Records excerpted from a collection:
=== Begin Enclosure ===
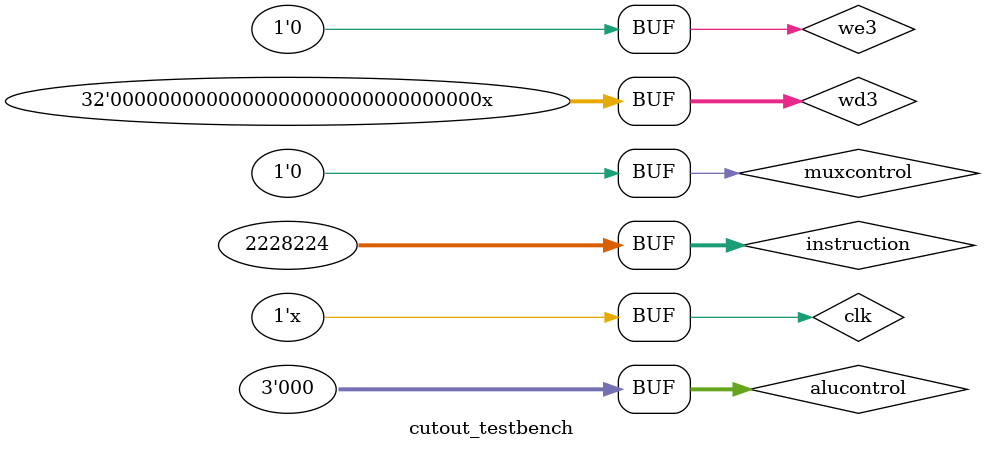
<source format=sv>
`timescale 1ns / 1ps
module cutout_testbench();
    // initialize variables
    logic [31:0] instruction, wd3;      // input values to add
    logic clk, we3, muxcontrol;              // carry in
    logic [2:0] alucontrol;    // output
    logic zero;             // carry out
    logic [31:0]  result;              // clock

    // instantiate device under test
    cutout instantiated_cutout(instruction, wd3, clk, we3, muxcontrol, alucontrol, zero, result);

    initial begin
        // set clock to zero
        clk = 0;    // set clock to 0
        we3 = 1; #1;    // enable writing
        
        // set writing address to reg 1 or wa2 [15:11] to 1 and set writing data to 0xc0de0000
        // set other inputs to don't care values
        instruction = 'h00000800; wd3 = 'hc0de0000; muxcontrol = 1'dx; alucontrol = 1'dx; #2;
        
         // set writing address to reg 2 or wa2 [15:11] to 2 and set writing data to 0x0000babe
        // set other inputs to don't care values
        instruction = 'h00001000; wd3 = 'h0000babe; muxcontrol = 1'dx; alucontrol = 1'dx; #2;
        
        
        we3 = 0; #2; // disable writing
        
        // read the through the instructions. Get register values from reg 1 and 2 by reading bits [25:21] and [20:16]
        // set mux to 0 to read original value of reg 2. Set alucontrol to 010 to conduct addition
        instruction = 'h00220000; wd3 = 1'dx; muxcontrol = 0; alucontrol = 3'b010; #2;
        
        // read the through the instructions. Get register values from reg 1 and 2 by reading bits [25:21] and [20:16]
        // set mux to 0 to read original value of reg 2. Set alucontrol to 001 to conduct OR operation
        instruction = 'h00220000; wd3 = 1'dx; muxcontrol = 0; alucontrol = 3'b001; #2;
        
        // read the through the instructions. Get register values from reg 1 and 2 by reading bits [25:21] and [20:16]
        // set mux to 0 to read original value of reg 2. Set alucontrol to 000 to conduct AND operation
        instruction = 'h00220000; wd3 = 1'dx; muxcontrol = 0; alucontrol = 3'b000; #2;
                
    end

    // clock simulator
    // Simulate clock, 2ticks for clock cycle
    // hence 2ns each clock cycle
    always begin
        #1 clk = ~clk; 
    end
endmodule

</source>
=== End Enclosure ===
### What this task involves:
Where a picture appears, omit it; otherwise reproduce each line above from the first to the one with "alucontrol = 3'b001; #2;", inclusive.

### Output for this exercise:
<source format=sv>
`timescale 1ns / 1ps
module cutout_testbench();
    // initialize variables
    logic [31:0] instruction, wd3;      // input values to add
    logic clk, we3, muxcontrol;              // carry in
    logic [2:0] alucontrol;    // output
    logic zero;             // carry out
    logic [31:0]  result;              // clock

    // instantiate device under test
    cutout instantiated_cutout(instruction, wd3, clk, we3, muxcontrol, alucontrol, zero, result);

    initial begin
        // set clock to zero
        clk = 0;    // set clock to 0
        we3 = 1; #1;    // enable writing
        
        // set writing address to reg 1 or wa2 [15:11] to 1 and set writing data to 0xc0de0000
        // set other inputs to don't care values
        instruction = 'h00000800; wd3 = 'hc0de0000; muxcontrol = 1'dx; alucontrol = 1'dx; #2;
        
         // set writing address to reg 2 or wa2 [15:11] to 2 and set writing data to 0x0000babe
        // set other inputs to don't care values
        instruction = 'h00001000; wd3 = 'h0000babe; muxcontrol = 1'dx; alucontrol = 1'dx; #2;
        
        
        we3 = 0; #2; // disable writing
        
        // read the through the instructions. Get register values from reg 1 and 2 by reading bits [25:21] and [20:16]
        // set mux to 0 to read original value of reg 2. Set alucontrol to 010 to conduct addition
        instruction = 'h00220000; wd3 = 1'dx; muxcontrol = 0; alucontrol = 3'b010; #2;
        
        // read the through the instructions. Get register values from reg 1 and 2 by reading bits [25:21] and [20:16]
        // set mux to 0 to read original value of reg 2. Set alucontrol to 001 to conduct OR operation
        instruction = 'h00220000; wd3 = 1'dx; muxcontrol = 0; alucontrol = 3'b001; #2;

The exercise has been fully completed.